Prompt: Pick out every line below that contains the string "seclists", and copy each one in full. Letter case counts.

[Collected data]
-=-=-=-=-
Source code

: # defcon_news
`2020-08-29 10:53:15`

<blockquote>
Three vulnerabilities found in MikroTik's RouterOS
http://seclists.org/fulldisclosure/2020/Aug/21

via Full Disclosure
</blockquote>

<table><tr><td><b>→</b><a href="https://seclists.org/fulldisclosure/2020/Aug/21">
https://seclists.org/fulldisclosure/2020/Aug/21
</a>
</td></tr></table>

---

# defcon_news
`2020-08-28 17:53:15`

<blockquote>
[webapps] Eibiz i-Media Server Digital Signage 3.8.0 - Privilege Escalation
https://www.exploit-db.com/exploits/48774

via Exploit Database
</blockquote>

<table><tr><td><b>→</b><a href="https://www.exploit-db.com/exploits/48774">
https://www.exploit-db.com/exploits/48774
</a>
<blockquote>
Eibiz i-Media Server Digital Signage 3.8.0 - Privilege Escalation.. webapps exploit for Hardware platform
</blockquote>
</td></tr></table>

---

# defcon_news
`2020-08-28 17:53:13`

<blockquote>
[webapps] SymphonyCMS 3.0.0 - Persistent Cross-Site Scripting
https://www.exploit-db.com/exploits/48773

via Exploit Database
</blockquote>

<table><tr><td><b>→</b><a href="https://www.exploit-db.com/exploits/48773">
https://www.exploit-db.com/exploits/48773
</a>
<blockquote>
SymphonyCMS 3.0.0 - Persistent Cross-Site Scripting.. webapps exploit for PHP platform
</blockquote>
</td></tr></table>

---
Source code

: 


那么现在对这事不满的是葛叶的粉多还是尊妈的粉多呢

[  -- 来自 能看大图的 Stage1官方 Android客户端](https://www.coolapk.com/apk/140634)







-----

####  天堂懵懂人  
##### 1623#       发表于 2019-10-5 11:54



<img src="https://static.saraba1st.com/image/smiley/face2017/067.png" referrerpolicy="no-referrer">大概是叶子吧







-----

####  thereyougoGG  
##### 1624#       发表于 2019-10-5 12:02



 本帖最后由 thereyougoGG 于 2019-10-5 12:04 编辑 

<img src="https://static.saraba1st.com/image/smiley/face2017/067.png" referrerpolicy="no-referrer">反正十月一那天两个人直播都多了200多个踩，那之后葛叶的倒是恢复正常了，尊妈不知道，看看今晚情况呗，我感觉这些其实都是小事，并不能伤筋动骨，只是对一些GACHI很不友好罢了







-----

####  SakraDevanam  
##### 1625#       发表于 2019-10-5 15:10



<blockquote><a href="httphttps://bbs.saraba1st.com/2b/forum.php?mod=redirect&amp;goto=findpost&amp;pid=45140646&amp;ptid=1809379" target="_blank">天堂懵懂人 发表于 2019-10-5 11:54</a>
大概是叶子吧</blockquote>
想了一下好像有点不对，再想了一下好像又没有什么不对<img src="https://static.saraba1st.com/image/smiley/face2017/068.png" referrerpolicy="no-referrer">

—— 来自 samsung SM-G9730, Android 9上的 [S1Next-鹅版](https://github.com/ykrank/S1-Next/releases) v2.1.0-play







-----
-=-=-=-=-
Written answer:
http://seclists.org/fulldisclosure/2020/Aug/21
<table><tr><td><b>→</b><a href="https://seclists.org/fulldisclosure/2020/Aug/21">
https://seclists.org/fulldisclosure/2020/Aug/21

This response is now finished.